Le plus vieux des guérilleros

Colombie Décès de Manuel Marulanda, chef suprême des Farc
« Tirofijo », fondateur et chef des Farc, n’a jamais fêté ses 78 ans : il était déjà mort le 26 mars. Son successeur se nomme Alfonso Cano.

De notre correspondante à Bogotá

Le plus vieux guérillero du monde n’est plus. Manuel Marulanda, commandant en chef des Forces armées révolutionnaires de Colombie (Farc) est mort, à l’âge de 77 ans, le 26 mars dernier, après avoir combattu le pouvoir pendant 44 ans. Le commandant Timoleon Jimenez, alias Timochenko, l’un de ses plus anciens compagnons d’armes, a lu l’information à ses troupes, dans une vidéo diffusée dimanche par la chaîne de télévision vénézuélienne Telesur. « Il est mort des suites d’un infarctus dans les bras de sa compagne, entouré de sa garde rapprochée et des hommes qui assuraient sa sécurité », a annoncé le rebelle.

La nouvelle avait été donnée vendredi soir par le ministre colombien de la défense Juan Manuel Santos, dans une interview accordée à une journaliste de l’hebdomadaire Semana. Quelques heures plus tard, le chef de l’État-major colombien confirmait l’information.

De Manuel Marulanda, tout avait été dit. Ce fils de paysan libéral, qui avait pris le maquis dans les années 40 pour fuir la violence conservatrice, puis fondé, avec d’autres guérilleros, en 1964, la guérilla des Farc, était devenu une figure mythique pour le groupe armé, et pour le pays le symbole d’une guerre interminable. Aussi surnommé « Tirofijo » (« Tir sûr »), pour son habileté à manier le fusil, il avait été enterré une vingtaine de fois par les médias colombiens, tantôt terrassé par la tuberculose, rongé par le cancer, assassiné par ses hommes ou tué dans un bombardement. Autant d’hypothèses démenties par les faits. Depuis sept ans, sa silhouette courbée n’était cependant plus apparue publiquement. Bien qu’affaibli par des années de jungle, il était pourtant consulté pour chaque décision prise par le groupe armé. « C’était l’homme de la cohésion des Farc », a insisté le chef de l’État-major colombien. Pour le remplacer, la guérilla a officiellement nommé Alfonso Cano, Guillermo Saenz dans la vie civile. Un homme de 52 ans, non pas venu de la terre comme son prédécesseur, mais des bancs de l’université. Diplômé d’anthropologie, combattant depuis 1985, il était jusqu’ici à la tête du mouvement politique des Farc, considéré comme un partisan de la ligne orthodoxe, marxiste, du groupe armé. « Un dur

», selon les dires de sa famille. Il y a quelques années, au cours d’une rencontre à Bogota, son frère avait affirmé que son influence sur l’organisation était de plus en plus marquée. Si l’ascension d’Alfonso Cano n’est pas une surprise, l’inconnue porte sur les conséquences de la mort de Manuel Marulanda. Les analystes divergeaient hier. Pour certains, rien ne changerait dans la stratégie de la guérilla. Mais selon le responsable communiste Carlos Lozano, bon connaisseur du groupe armé, sa disparition « laisse un grand vide pour l’organisation ». « Tirofijo » était une figure fédératrice. Il était seul à trancher lorsque les sept membres du secrétariat des Farc, son organe de décision, n’arrivaient pas à se mettre d’accord.

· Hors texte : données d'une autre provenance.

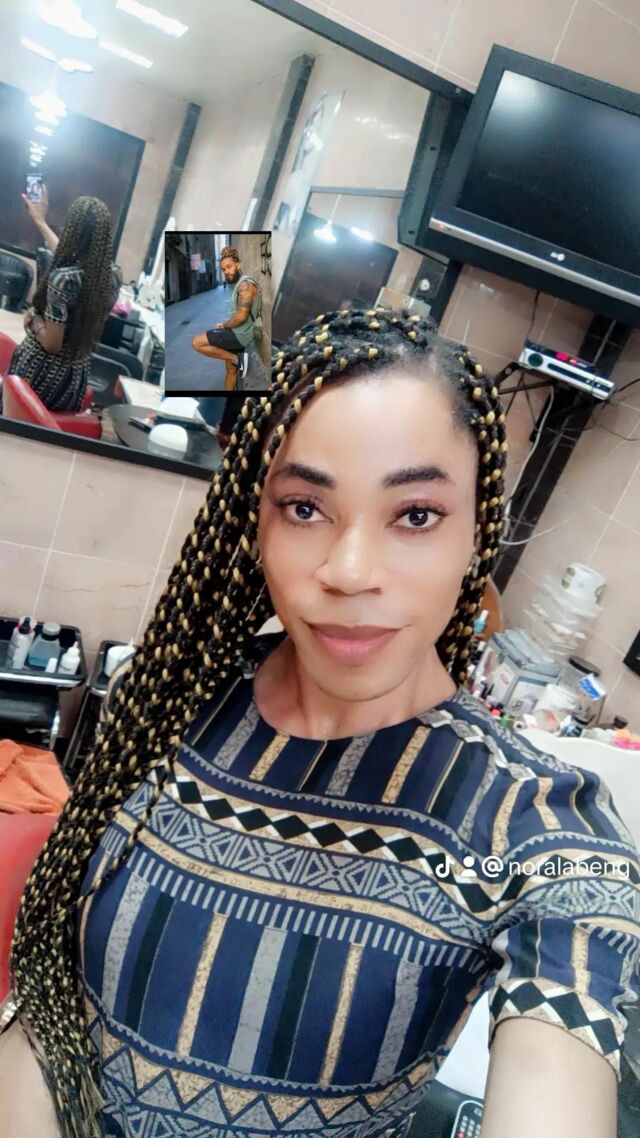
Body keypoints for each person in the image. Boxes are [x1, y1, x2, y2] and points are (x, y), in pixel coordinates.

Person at [3, 307, 640, 1138]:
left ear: (477, 537)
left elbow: (559, 1063)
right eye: (305, 507)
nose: (349, 571)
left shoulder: (537, 829)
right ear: (257, 522)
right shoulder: (171, 699)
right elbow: (55, 983)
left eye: (416, 515)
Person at [7, 189, 120, 413]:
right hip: (73, 383)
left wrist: (34, 319)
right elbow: (68, 255)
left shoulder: (64, 279)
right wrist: (40, 221)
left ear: (72, 231)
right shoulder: (112, 277)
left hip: (39, 379)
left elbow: (52, 344)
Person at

Après la mort le 1er mars du porte-parole Raul Reyes en Equateur, puis celle d’un autre membre du secrétariat, Ivan Rios, tué par un de ses hommes, la guérilla, affaiblie, « vit le pire moment de son histoire », dit le ministre colombien de la Défense.

Premier effet des offensives militaires, les chefs régionaux ont de plus en plus de mal à communiquer, ce qui retarderait toute prise de décision, y compris sur le dossier des otages. Le pouvoir compte sur ce morcellement pour réussir à convaincre ceux qui serait actuellement les geôliers d’Ingrid Betancourt et d’autres enlevés de se rendre avec leur butin humain.

Hier, le président Alvaro Uribe a laissé entendre qu’un tel coup de théâtre ne serait pas impossible. « Des membres du groupe terroriste ont contacté le gouvernement pour se rendre avec des otages », a-t-il lancé dans un discours.

En échange, Bogota leur promet une juteuse récompense, et une liberté conditionnelle dont ils pourraient bénéficier en France. Une solution que le premier ministre français François Fillon jugeait envisageable dans une interview, il y a deux mois déjà.

Mais les familles des otages restent extrêmement prudentes sur ce sujet. Officiellement, le groupe armé exige toujours la libération de ses combattants pour relâcher ses otages.